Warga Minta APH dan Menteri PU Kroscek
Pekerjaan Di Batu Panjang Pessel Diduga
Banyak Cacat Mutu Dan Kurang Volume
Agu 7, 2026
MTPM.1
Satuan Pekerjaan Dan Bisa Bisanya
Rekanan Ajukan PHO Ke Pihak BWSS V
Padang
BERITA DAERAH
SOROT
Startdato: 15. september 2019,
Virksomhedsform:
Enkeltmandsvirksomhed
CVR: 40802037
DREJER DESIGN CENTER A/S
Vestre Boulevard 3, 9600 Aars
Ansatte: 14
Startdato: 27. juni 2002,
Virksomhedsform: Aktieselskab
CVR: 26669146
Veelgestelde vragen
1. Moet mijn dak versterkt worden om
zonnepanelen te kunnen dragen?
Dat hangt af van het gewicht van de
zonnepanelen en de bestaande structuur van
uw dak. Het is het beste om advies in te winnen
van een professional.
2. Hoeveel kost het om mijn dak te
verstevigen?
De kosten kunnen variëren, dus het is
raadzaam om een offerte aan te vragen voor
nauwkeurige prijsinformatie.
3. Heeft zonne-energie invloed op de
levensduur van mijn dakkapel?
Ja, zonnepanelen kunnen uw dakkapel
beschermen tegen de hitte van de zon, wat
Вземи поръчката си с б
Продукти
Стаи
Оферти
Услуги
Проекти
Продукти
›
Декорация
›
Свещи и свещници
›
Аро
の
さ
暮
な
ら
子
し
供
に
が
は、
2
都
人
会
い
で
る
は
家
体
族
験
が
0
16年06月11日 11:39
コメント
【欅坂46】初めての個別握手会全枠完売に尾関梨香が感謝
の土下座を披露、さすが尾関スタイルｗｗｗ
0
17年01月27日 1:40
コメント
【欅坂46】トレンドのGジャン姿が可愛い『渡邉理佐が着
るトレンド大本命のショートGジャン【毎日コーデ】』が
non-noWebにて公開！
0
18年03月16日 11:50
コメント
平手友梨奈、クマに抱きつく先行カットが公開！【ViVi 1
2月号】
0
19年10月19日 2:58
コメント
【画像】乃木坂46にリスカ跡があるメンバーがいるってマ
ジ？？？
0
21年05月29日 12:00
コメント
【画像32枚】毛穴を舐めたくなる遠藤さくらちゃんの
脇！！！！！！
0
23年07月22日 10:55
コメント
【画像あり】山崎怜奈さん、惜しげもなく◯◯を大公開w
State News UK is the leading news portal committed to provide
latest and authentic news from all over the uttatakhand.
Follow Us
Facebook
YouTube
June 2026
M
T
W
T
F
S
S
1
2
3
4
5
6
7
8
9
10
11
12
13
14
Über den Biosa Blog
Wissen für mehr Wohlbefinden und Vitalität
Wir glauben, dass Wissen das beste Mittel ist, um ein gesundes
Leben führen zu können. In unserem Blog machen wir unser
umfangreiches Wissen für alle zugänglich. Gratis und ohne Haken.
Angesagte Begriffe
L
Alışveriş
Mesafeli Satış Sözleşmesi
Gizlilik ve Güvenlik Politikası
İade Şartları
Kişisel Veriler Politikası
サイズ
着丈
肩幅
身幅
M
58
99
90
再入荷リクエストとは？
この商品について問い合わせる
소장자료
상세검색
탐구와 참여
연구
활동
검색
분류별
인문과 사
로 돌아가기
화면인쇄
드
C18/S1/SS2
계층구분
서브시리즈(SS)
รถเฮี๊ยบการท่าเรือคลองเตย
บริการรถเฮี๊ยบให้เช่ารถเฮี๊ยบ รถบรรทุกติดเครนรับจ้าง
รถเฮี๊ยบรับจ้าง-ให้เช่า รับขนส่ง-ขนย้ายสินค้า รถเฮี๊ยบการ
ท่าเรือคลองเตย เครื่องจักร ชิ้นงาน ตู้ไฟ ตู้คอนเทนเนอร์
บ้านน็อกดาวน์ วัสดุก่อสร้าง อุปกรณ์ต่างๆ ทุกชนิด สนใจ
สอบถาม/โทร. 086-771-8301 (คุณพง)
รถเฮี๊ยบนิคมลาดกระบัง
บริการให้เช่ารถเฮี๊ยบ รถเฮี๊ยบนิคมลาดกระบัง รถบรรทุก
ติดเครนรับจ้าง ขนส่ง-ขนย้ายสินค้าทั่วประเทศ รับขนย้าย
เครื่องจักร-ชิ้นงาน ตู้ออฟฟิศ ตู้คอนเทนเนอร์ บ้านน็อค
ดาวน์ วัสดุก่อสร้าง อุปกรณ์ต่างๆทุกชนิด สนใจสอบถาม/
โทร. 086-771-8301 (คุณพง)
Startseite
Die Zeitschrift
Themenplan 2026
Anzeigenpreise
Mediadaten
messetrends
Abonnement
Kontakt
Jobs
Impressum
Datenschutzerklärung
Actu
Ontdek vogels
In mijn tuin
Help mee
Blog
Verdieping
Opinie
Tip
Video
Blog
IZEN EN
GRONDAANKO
○ ○ ○ ○
Task requirements => Write the material out once more so that every line matches the original.

Result of the task =>
Warga Minta APH dan Menteri PU Kroscek
Pekerjaan Di Batu Panjang Pessel Diduga
Banyak Cacat Mutu Dan Kurang Volume
Agu 7, 2026
MTPM.1
Satuan Pekerjaan Dan Bisa Bisanya
Rekanan Ajukan PHO Ke Pihak BWSS V
Padang
BERITA DAERAH
SOROT
Startdato: 15. september 2019,
Virksomhedsform:
Enkeltmandsvirksomhed
CVR: 40802037
DREJER DESIGN CENTER A/S
Vestre Boulevard 3, 9600 Aars
Ansatte: 14
Startdato: 27. juni 2002,
Virksomhedsform: Aktieselskab
CVR: 26669146
Veelgestelde vragen
1. Moet mijn dak versterkt worden om
zonnepanelen te kunnen dragen?
Dat hangt af van het gewicht van de
zonnepanelen en de bestaande structuur van
uw dak. Het is het beste om advies in te winnen
van een professional.
2. Hoeveel kost het om mijn dak te
verstevigen?
De kosten kunnen variëren, dus het is
raadzaam om een offerte aan te vragen voor
nauwkeurige prijsinformatie.
3. Heeft zonne-energie invloed op de
levensduur van mijn dakkapel?
Ja, zonnepanelen kunnen uw dakkapel
beschermen tegen de hitte van de zon, wat
Вземи поръчката си с б
Продукти
Стаи
Оферти
Услуги
Проекти
Продукти
›
Декорация
›
Свещи и свещници
›
Аро
の
さ
暮
な
ら
子
し
供
に
が
は、
2
都
人
会
い
で
る
は
家
体
族
験
が
0
16年06月11日 11:39
コメント
【欅坂46】初めての個別握手会全枠完売に尾関梨香が感謝
の土下座を披露、さすが尾関スタイルｗｗｗ
0
17年01月27日 1:40
コメント
【欅坂46】トレンドのGジャン姿が可愛い『渡邉理佐が着
るトレンド大本命のショートGジャン【毎日コーデ】』が
non-noWebにて公開！
0
18年03月16日 11:50
コメント
平手友梨奈、クマに抱きつく先行カットが公開！【ViVi 1
2月号】
0
19年10月19日 2:58
コメント
【画像】乃木坂46にリスカ跡があるメンバーがいるってマ
ジ？？？
0
21年05月29日 12:00
コメント
【画像32枚】毛穴を舐めたくなる遠藤さくらちゃんの
脇！！！！！！
0
23年07月22日 10:55
コメント
【画像あり】山崎怜奈さん、惜しげもなく◯◯を大公開w
State News UK is the leading news portal committed to provide
latest and authentic news from all over the uttatakhand.
Follow Us
Facebook
YouTube
June 2026
M
T
W
T
F
S
S
1
2
3
4
5
6
7
8
9
10
11
12
13
14
Über den Biosa Blog
Wissen für mehr Wohlbefinden und Vitalität
Wir glauben, dass Wissen das beste Mittel ist, um ein gesundes
Leben führen zu können. In unserem Blog machen wir unser
umfangreiches Wissen für alle zugänglich. Gratis und ohne Haken.
Angesagte Begriffe
L
Alışveriş
Mesafeli Satış Sözleşmesi
Gizlilik ve Güvenlik Politikası
İade Şartları
Kişisel Veriler Politikası
サイズ
着丈
肩幅
身幅
M
58
99
90
再入荷リクエストとは？
この商品について問い合わせる
소장자료
상세검색
탐구와 참여
연구
활동
검색
분류별
인문과 사
로 돌아가기
화면인쇄
드
C18/S1/SS2
계층구분
서브시리즈(SS)
รถเฮี๊ยบการท่าเรือคลองเตย
บริการรถเฮี๊ยบให้เช่ารถเฮี๊ยบ รถบรรทุกติดเครนรับจ้าง
รถเฮี๊ยบรับจ้าง-ให้เช่า รับขนส่ง-ขนย้ายสินค้า รถเฮี๊ยบการ
ท่าเรือคลองเตย เครื่องจักร ชิ้นงาน ตู้ไฟ ตู้คอนเทนเนอร์
บ้านน็อกดาวน์ วัสดุก่อสร้าง อุปกรณ์ต่างๆ ทุกชนิด สนใจ
สอบถาม/โทร. 086-771-8301 (คุณพง)
รถเฮี๊ยบนิคมลาดกระบัง
บริการให้เช่ารถเฮี๊ยบ รถเฮี๊ยบนิคมลาดกระบัง รถบรรทุก
ติดเครนรับจ้าง ขนส่ง-ขนย้ายสินค้าทั่วประเทศ รับขนย้าย
เครื่องจักร-ชิ้นงาน ตู้ออฟฟิศ ตู้คอนเทนเนอร์ บ้านน็อค
ดาวน์ วัสดุก่อสร้าง อุปกรณ์ต่างๆทุกชนิด สนใจสอบถาม/
โทร. 086-771-8301 (คุณพง)
Startseite
Die Zeitschrift
Themenplan 2026
Anzeigenpreise
Mediadaten
messetrends
Abonnement
Kontakt
Jobs
Impressum
Datenschutzerklärung
Actu
Ontdek vogels
In mijn tuin
Help mee
Blog
Verdieping
Opinie
Tip
Video
Blog
IZEN EN
GRONDAANKO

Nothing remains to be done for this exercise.